Recuerda también un episodio revolucionario, que junto a la tragedia que significó para Arequipa, dejó constancia para la historia de la solidaridad y rebeldía populares frente al abuso y el autoritarismo.
“En 1950, cuando Fernando tenía dos años, el colegio Independencia se declaró en huelga. Los estudiantes bloquearon las puertas del edificio, y se encerraron dentro para protestar contra el aumento de pensiones escolares, Lo que siguió fueron tres días de tensión (…) . El gobierno envió tropas, un estudiante murió. La ciudad se volcó a las calles. Todo hombre de Arequipa sabía que si la campana de la catedral sonaba, había que reunirse en la plaza. Las estrechas calles de la ciudad se llenaron de furiosos vecinos, agricultores, rancheros, comerciantes, estudiantes. En Arequipa uno tenía derecho a estar furioso. A exigir mejoras, ¿no era su volcán una prueba de que estaban predestinados para mucho más?. (…) Al menos por un día, una semana, un mes, quienes estaban en el poder se vieron forzados a escuchar a la gente. Así era como se resolvían las cosas. Era la tradición”.

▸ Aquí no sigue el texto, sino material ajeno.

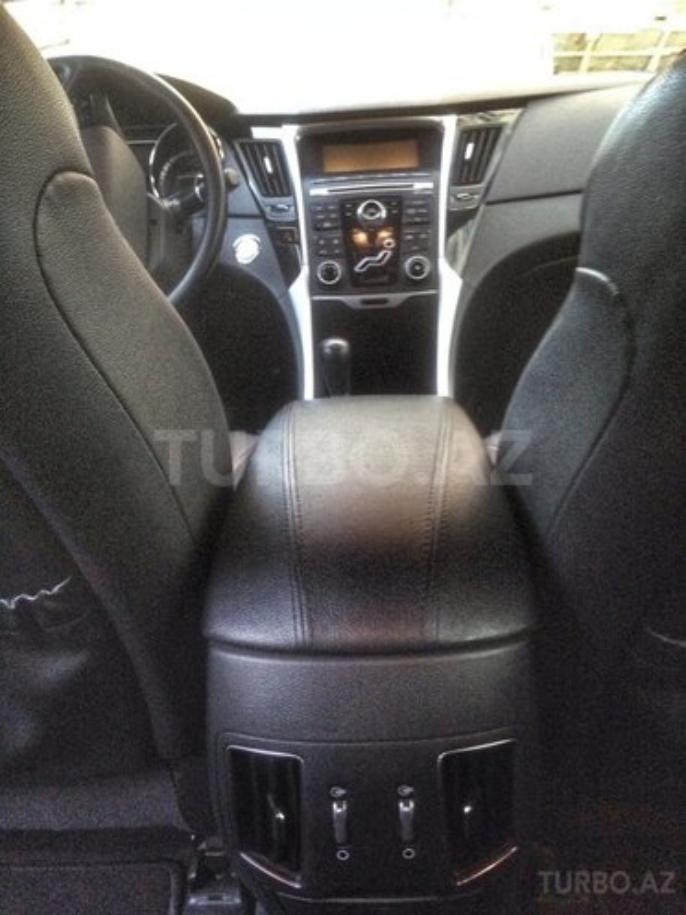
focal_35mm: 33
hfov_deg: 42.9
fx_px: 872
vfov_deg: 55.4
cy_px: 458
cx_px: 343
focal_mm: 4.12
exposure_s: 1/20
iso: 320
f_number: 2.4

Fernando, el luchador social protagonista de Guerra a la luz de las velas, le recuerda al tío que perdió, que también fue su padrino, quien desapareció un día de principios de diciembre de 1989, cuando el Perú asistía a los estertores de la guerra subversiva.

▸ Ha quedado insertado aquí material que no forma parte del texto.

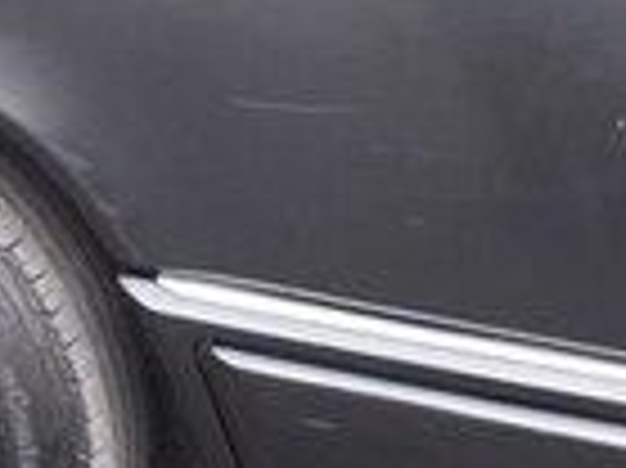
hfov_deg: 12.2
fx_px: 2403
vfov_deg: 11.0
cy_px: -25
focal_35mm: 133
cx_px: -829
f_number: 1.9
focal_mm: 3.7
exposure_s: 1/33
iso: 64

El personaje real, Javier Alarcón, dirigente del partido Unión Democrático Popular (UDP) y presidente de la Asociación de Docentes Universitarios del Perú (ADUPE), desapareció aquel año, cuando hacía campaña electoral en una ciudad de la sierra central.

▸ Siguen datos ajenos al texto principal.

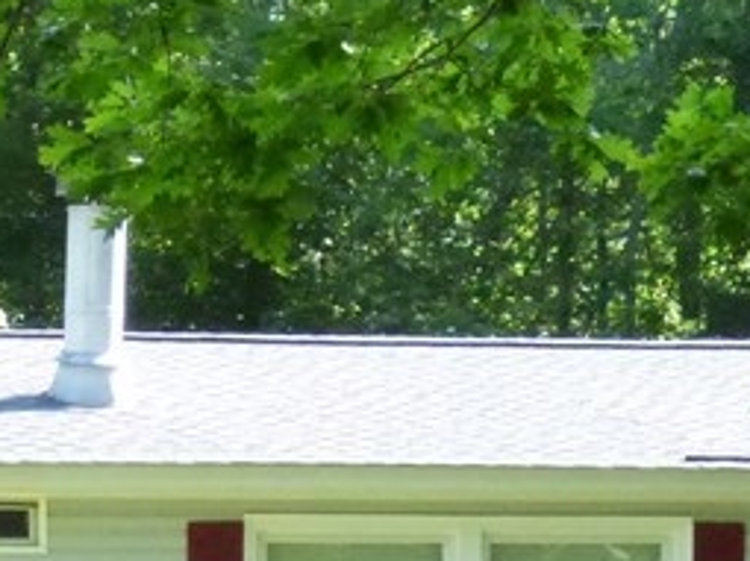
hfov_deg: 9.7
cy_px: 752
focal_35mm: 205
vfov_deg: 7.2
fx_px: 4439
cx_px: 268
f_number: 3.9
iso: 1600
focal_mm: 9.1
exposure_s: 1/1000
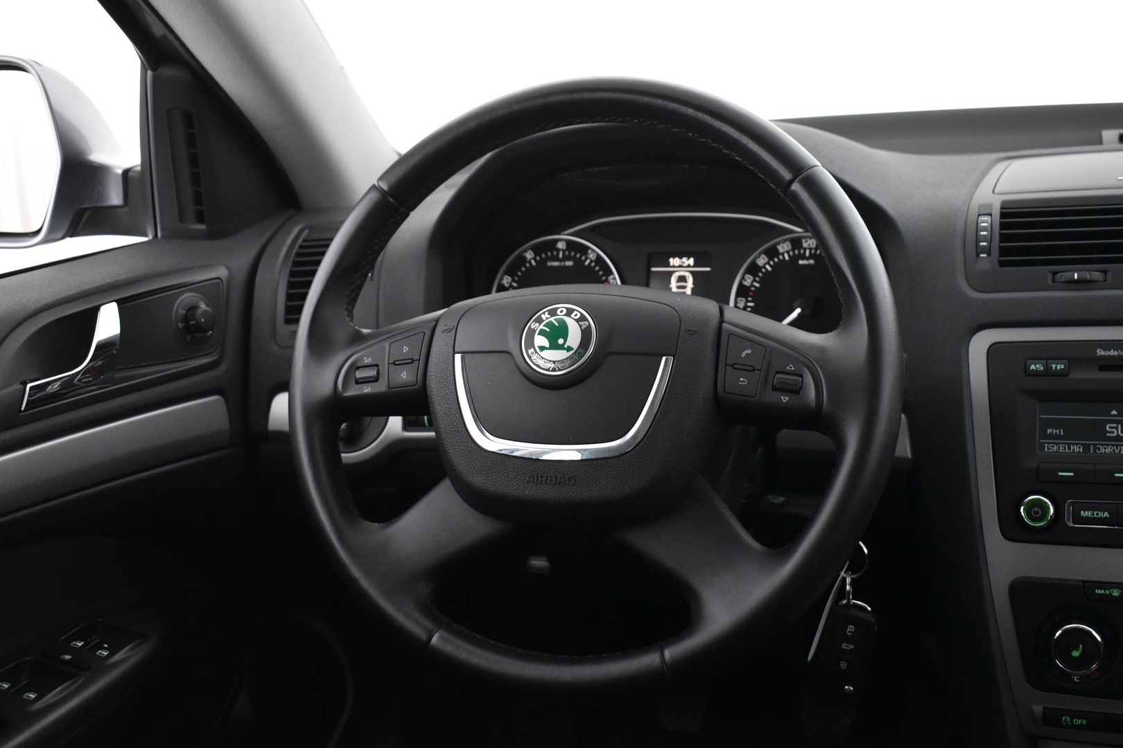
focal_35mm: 42
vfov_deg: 31.9
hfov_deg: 46.4
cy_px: 374
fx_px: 1310
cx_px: 562
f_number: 4.2
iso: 3200
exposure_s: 1/30
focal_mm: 28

Cuenta Renato Alarcón que a mediados de aquel diciembre, Javier llamó a su esposa para comunicarle que se sabía vigilado y que estaría en Lima de todas maneras para pasar la navidad junto a ella y sus dos pequeñas hijas.
Pero entre el 8 o 9 de enero, una llamada desde Lima, atendida por Renato, quien se encontraba en Birmingham, Alabama, Estados Unidos, le comunicaba la desaparición de Javier y las escasas esperanzas de volver a verlo. Renato estalló en llanto y gritó con desesperación.
En la puerta de la habitación estaba Daniel, quien entonces tenía 12 años, sin decir palabra. Asistió así a la desesperación de su padre y supo cuál era el motivo. Lo calló hasta cuando construyó su Guerra a la luz de las velas para dar una respuesta de ternura en el relato al cariño que alguna vez recibió de su tío y padrino Javier.
Más que un relato sobre personajes de la guerra interna, creo que Daniel ha trazado un retrato de su tío envuelto en el vértigo de su credo para defender a los pobres y atender a sus necesidades, que lo llevó a la renuncia de su formación familiar para sumergirlo en el agujero negro del horror en que el fundamentalismo maoísta hundió al Perú durante 20 años.